CBD seems to be available almost everywhere and marketed as a variety of products, including drugs, food, dietary supplements, cosmetics, pet food and other animal health products.

But the U.S. Food and Drug Administration (FDA), maintains that CBD products that are ingested or for which health claims are made must be FDA-approved before they can be offered for sale. The FDA recognizes the public’s interest in cannabis and cannabis-derived compounds, but before it approves CBD products it wants answers to questions about the science, safety and quality of products containing CBD. The FDA is seeking feedback following a recent FDA hearing through a public docket that is open for comment until July 16, 2019.
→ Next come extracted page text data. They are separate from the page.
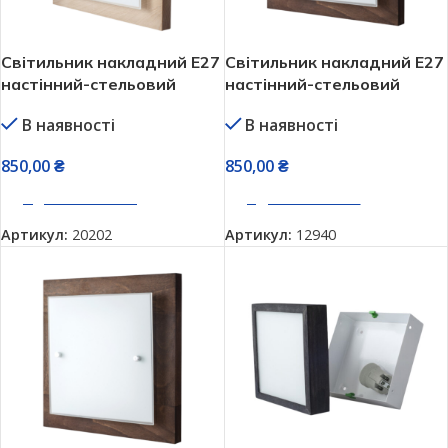
Світильник накладний Е27
Світильник накладний Е27
настінний-стельовий
настінний-стельовий
Vesta натуральне дерево
Vesta натуральне дерево
В наявності
В наявності
(28882 nature)
28882 brown
850,00
₴
850,00
₴
ДОДАТИ В КОШИК
ДОДАТИ В КОШИК
Артикул:
20202
Артикул:
12940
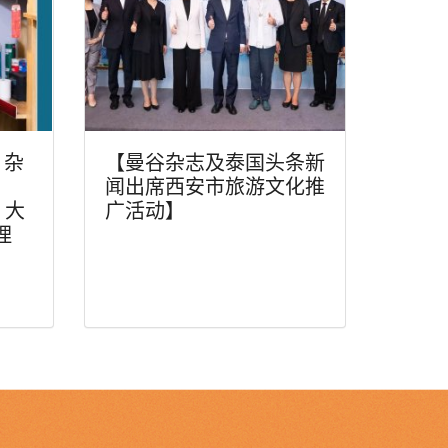
》杂
【曼谷杂志及泰国头条新
闻出席西安市旅游文化推
）大
广活动】
理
Currently, only one prescription drug product, which is used to treat rare forms of epilepsy, is FDA approved. No other CBD products have received an FDA evaluation regarding safety and effectiveness for specified health issues, the proper dosages, how they could interact with other drugs or foods or whether they have dangerous side effects or other concerns.

The FDA wants to know specifically:

  • The effects CBD could cause in the body, such as toxicity to the liver, when someone ingests CBD regularly over a long period of time. It’s unclear how risks might be managed when CBD is used widely, without medical supervision and not in accordance with FDA-approved labeling.
  • The cumulative exposure to CBD if consumers use it across a broad range of consumer products. For example, what happens if you eat food with CBD in it, use CBD-infused skin cream and take other CBD-based products on the same day? What if you use these products daily for a week or a month?
  • The effects of CBD on special populations (e.g., the elderly, children, adolescents, pregnant and lactating women) or types of animals (e.g., species, breed, or class), including pets.

Authorities are concerned that misleading or false claims regarding CBD products may lead consumers to put off getting important medical care. The agency has tested the chemical content of cannabinoid compounds in some of the products, and many were found to contain lower levels of CBD than claimed.